(Entries taken from a collection)
▼

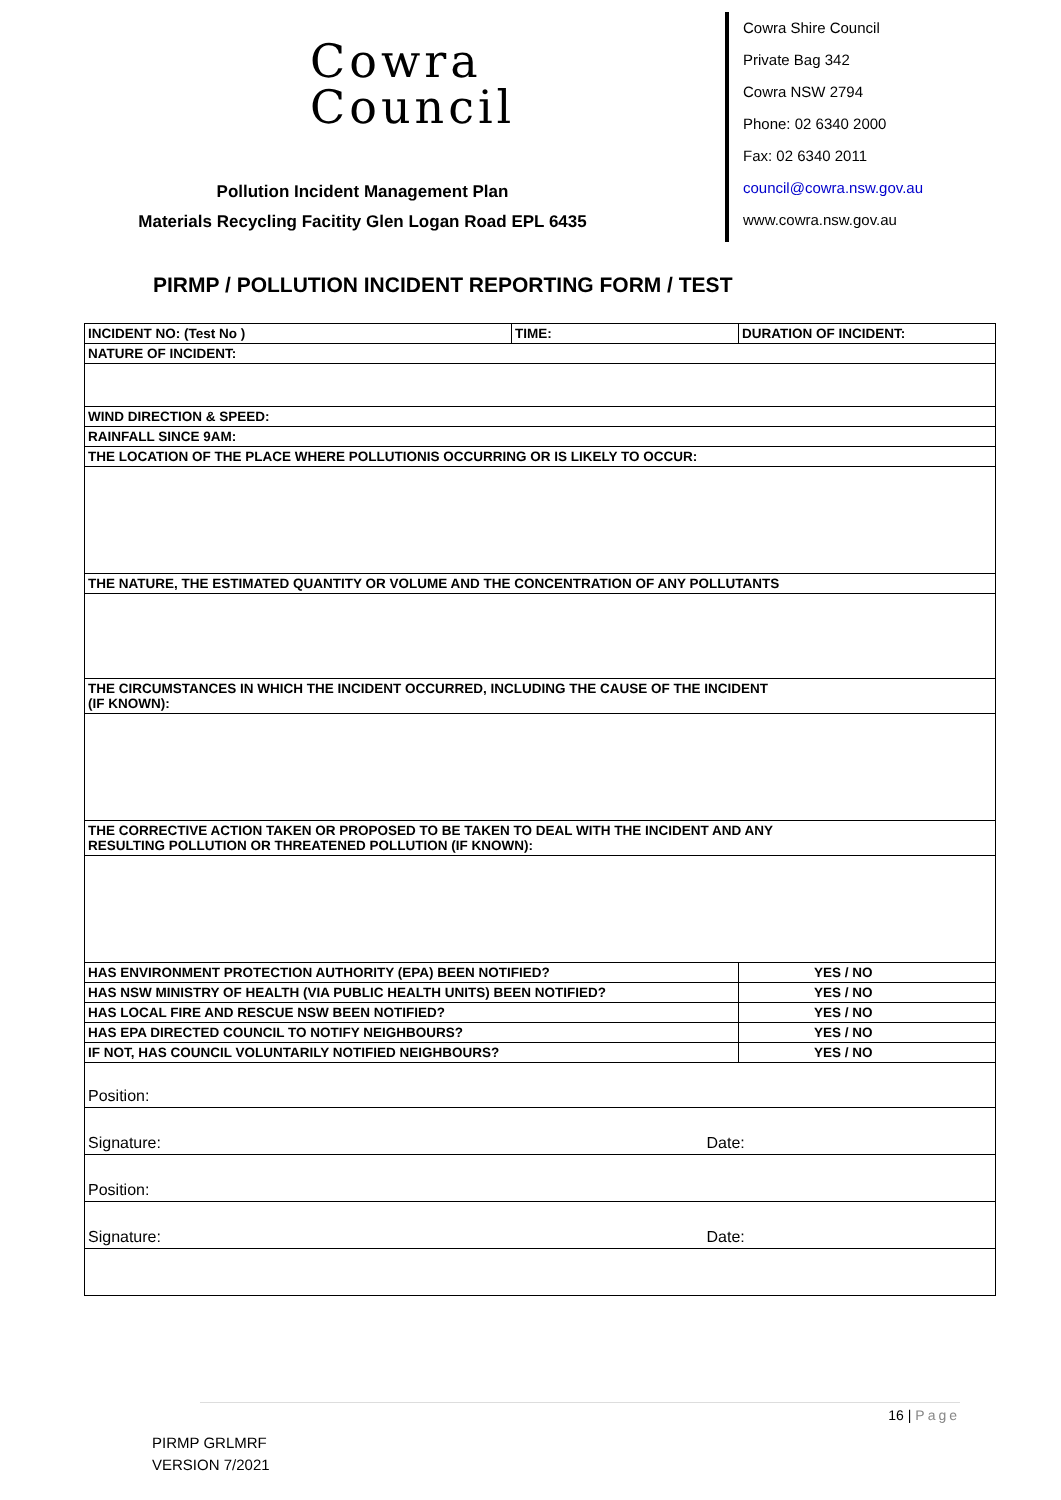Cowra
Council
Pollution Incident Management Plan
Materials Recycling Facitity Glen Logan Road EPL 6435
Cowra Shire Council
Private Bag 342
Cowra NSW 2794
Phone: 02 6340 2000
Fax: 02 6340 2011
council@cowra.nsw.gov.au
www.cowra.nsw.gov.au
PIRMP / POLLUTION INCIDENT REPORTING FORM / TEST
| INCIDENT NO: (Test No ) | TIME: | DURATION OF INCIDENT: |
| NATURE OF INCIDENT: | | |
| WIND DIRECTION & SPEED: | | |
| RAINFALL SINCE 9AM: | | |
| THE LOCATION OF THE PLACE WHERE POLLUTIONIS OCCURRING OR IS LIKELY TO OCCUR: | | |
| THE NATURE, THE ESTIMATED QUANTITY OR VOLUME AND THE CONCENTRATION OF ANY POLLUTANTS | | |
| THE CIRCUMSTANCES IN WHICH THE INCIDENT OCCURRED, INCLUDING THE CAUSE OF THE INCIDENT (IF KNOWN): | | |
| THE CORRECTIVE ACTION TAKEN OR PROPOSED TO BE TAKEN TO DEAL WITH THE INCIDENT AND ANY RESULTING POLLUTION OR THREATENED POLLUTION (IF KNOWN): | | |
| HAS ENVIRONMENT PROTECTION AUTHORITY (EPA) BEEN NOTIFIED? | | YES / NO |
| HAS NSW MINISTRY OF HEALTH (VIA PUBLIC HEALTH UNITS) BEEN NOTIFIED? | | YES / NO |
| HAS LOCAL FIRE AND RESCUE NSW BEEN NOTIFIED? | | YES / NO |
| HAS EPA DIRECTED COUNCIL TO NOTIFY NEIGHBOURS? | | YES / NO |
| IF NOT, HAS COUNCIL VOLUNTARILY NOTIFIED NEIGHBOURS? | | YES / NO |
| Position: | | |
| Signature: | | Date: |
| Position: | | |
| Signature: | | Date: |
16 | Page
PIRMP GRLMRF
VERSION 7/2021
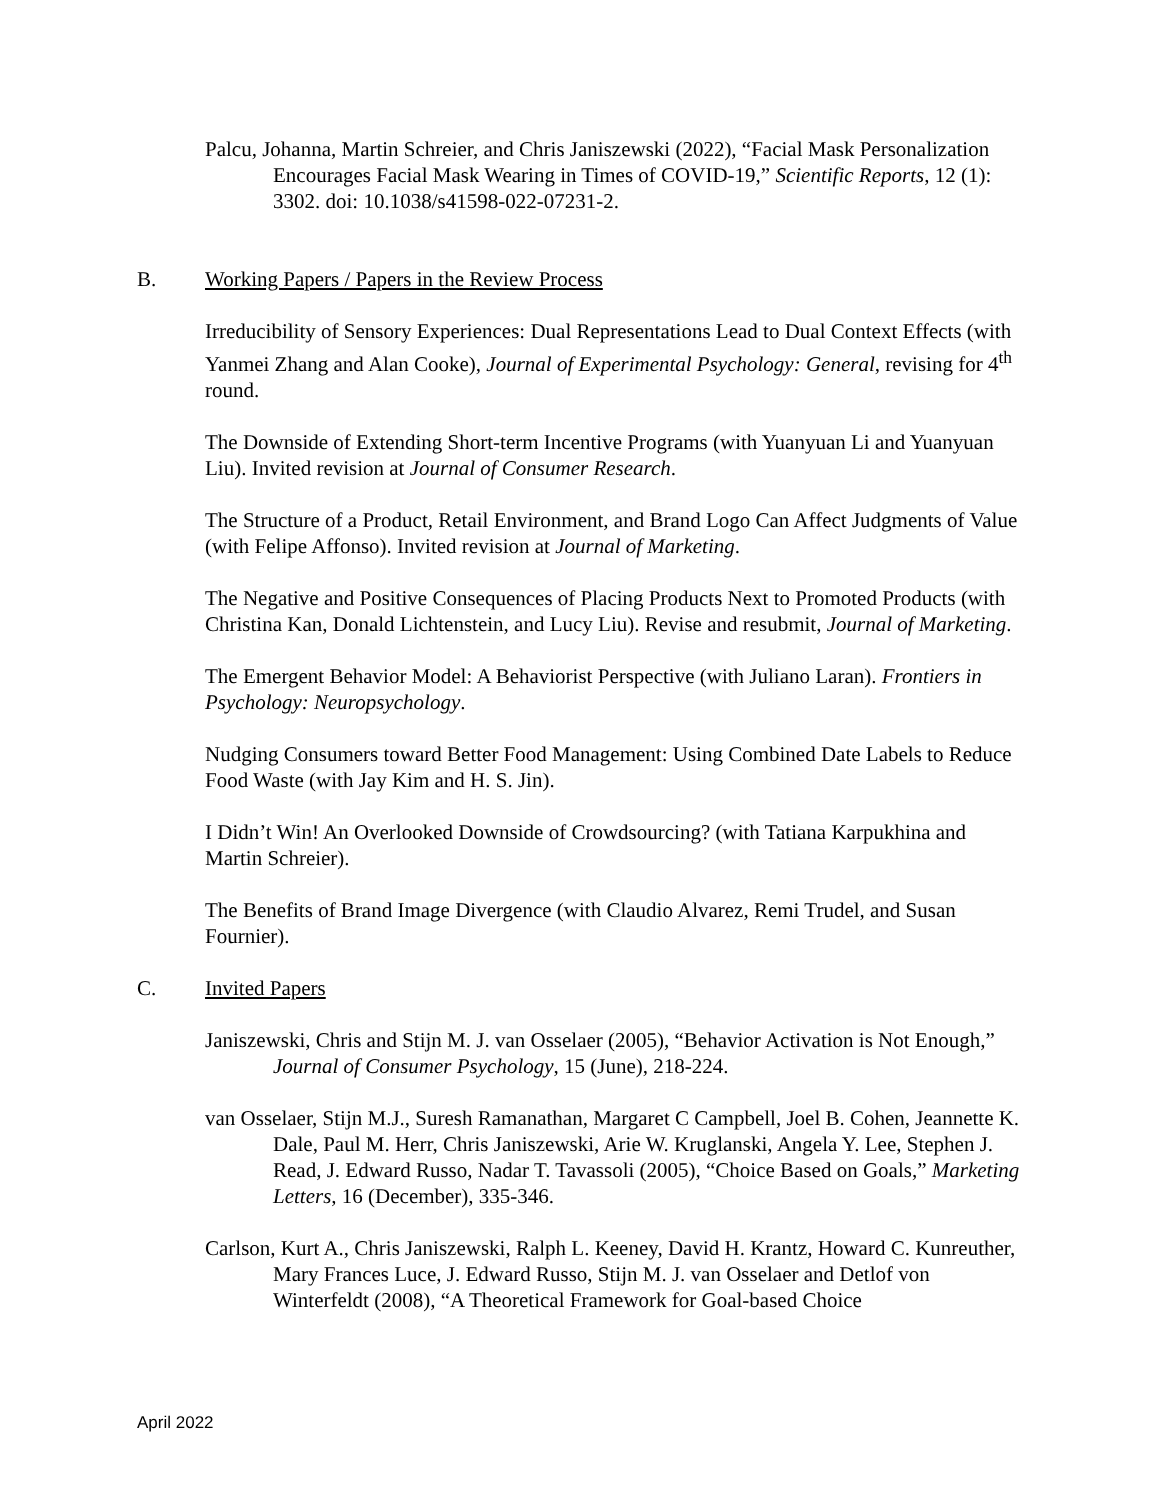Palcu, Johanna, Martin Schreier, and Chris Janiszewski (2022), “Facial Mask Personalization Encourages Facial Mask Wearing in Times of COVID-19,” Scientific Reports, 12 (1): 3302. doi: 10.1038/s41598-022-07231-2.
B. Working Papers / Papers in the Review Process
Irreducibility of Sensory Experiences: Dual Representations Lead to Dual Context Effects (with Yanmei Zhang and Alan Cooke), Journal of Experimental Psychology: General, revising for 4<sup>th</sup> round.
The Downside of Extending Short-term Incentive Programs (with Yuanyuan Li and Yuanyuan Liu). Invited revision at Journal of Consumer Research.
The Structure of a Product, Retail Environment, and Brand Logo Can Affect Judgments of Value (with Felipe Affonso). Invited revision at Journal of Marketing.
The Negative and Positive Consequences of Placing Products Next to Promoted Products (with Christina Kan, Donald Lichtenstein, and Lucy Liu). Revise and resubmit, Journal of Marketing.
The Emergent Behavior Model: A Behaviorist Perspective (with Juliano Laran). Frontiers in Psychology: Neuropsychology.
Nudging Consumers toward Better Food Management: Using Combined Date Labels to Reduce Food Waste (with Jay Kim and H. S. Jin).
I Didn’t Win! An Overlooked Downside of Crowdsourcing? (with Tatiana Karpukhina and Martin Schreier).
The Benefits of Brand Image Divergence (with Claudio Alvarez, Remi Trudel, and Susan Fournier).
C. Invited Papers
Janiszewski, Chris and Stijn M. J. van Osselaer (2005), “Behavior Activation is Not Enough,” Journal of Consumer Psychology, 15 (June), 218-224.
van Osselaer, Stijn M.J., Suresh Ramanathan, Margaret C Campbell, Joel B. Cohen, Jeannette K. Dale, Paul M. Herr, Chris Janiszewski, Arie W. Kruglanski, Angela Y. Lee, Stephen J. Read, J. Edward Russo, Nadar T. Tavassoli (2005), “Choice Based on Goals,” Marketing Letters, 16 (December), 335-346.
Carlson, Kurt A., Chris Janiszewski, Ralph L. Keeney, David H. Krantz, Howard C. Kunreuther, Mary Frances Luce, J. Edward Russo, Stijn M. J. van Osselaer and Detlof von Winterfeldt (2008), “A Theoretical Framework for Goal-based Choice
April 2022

▲
▼

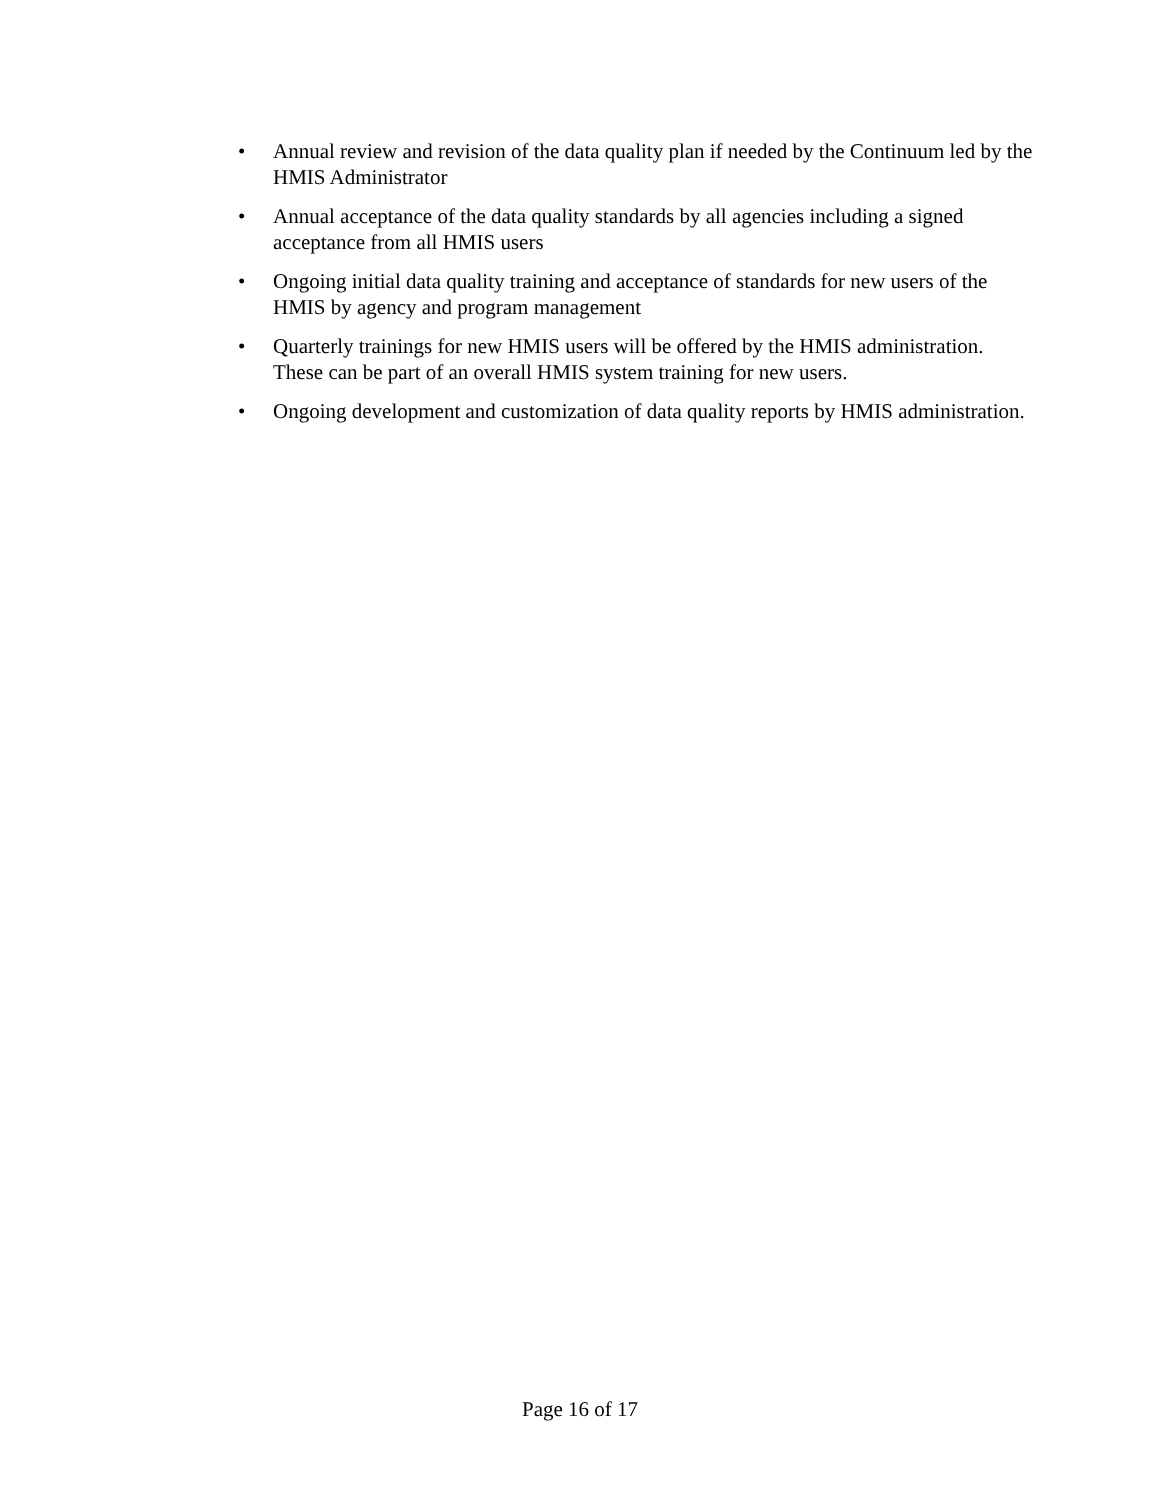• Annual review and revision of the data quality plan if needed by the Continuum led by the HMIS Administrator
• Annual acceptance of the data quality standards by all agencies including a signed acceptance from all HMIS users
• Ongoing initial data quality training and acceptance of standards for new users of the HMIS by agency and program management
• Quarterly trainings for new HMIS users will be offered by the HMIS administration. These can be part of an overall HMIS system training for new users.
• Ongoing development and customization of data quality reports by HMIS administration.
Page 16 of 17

▲
▼

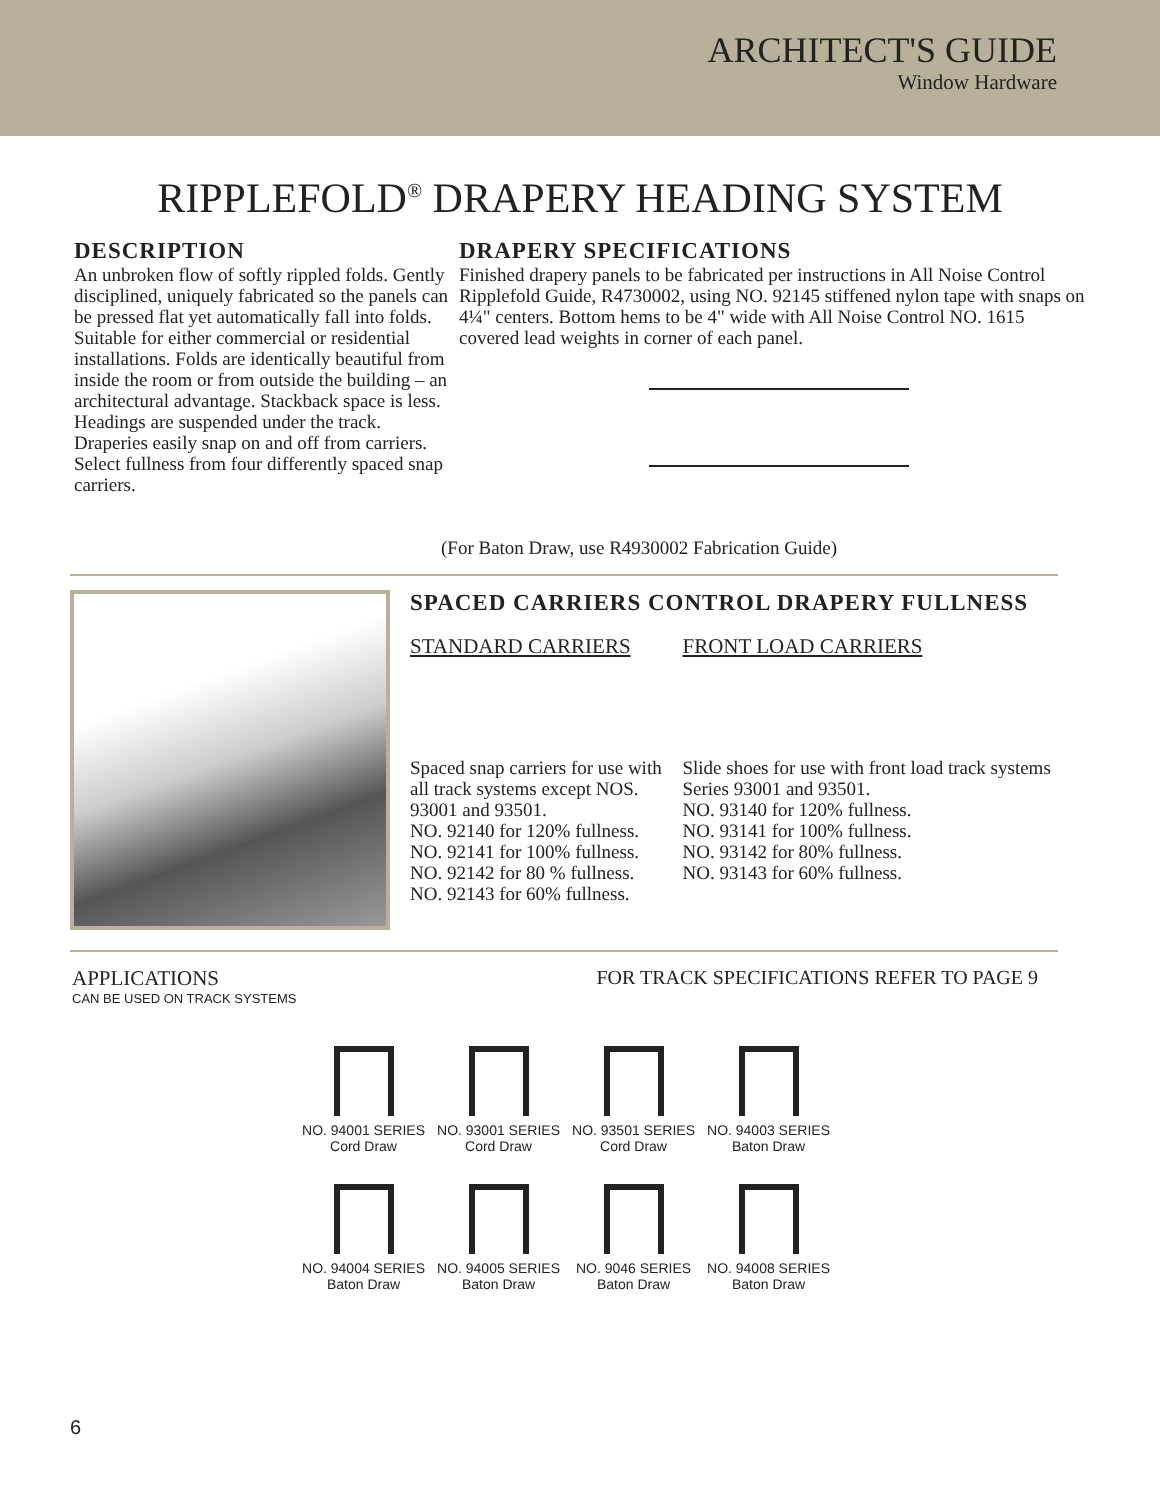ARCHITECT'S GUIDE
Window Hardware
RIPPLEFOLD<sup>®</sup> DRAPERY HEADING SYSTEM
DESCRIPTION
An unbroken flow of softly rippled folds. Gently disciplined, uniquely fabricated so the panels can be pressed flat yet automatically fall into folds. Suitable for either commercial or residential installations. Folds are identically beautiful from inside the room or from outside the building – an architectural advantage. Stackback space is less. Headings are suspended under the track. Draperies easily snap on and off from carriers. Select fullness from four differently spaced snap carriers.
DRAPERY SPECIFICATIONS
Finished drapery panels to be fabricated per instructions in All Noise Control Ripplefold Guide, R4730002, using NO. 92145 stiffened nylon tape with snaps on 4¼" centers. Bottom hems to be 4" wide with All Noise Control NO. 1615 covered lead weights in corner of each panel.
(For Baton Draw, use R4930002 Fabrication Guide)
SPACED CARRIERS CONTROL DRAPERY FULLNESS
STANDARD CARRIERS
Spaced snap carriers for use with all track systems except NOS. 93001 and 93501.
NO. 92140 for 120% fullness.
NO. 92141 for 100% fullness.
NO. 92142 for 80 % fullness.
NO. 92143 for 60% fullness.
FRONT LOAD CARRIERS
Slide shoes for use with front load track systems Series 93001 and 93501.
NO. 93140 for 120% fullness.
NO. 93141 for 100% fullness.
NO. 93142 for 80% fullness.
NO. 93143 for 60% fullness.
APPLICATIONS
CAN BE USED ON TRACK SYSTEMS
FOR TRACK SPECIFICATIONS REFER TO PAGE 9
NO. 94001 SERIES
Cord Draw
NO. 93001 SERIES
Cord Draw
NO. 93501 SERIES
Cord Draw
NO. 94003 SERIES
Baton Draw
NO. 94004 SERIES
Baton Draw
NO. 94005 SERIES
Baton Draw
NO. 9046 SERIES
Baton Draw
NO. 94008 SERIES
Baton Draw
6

▲

What is being asked
Look above for the line with "DRAPERY SPECIFICATIONS" and the line with "FRONT LOAD CARRIERS". Write out those two lines and all the lines between them, exactly, and no others.

Solution for this task
DRAPERY SPECIFICATIONS
Finished drapery panels to be fabricated per instructions in All Noise Control Ripplefold Guide, R4730002, using NO. 92145 stiffened nylon tape with snaps on 4¼" centers. Bottom hems to be 4" wide with All Noise Control NO. 1615 covered lead weights in corner of each panel.
(For Baton Draw, use R4930002 Fabrication Guide)
SPACED CARRIERS CONTROL DRAPERY FULLNESS
STANDARD CARRIERS
Spaced snap carriers for use with all track systems except NOS. 93001 and 93501.
NO. 92140 for 120% fullness.
NO. 92141 for 100% fullness.
NO. 92142 for 80 % fullness.
NO. 92143 for 60% fullness.
FRONT LOAD CARRIERS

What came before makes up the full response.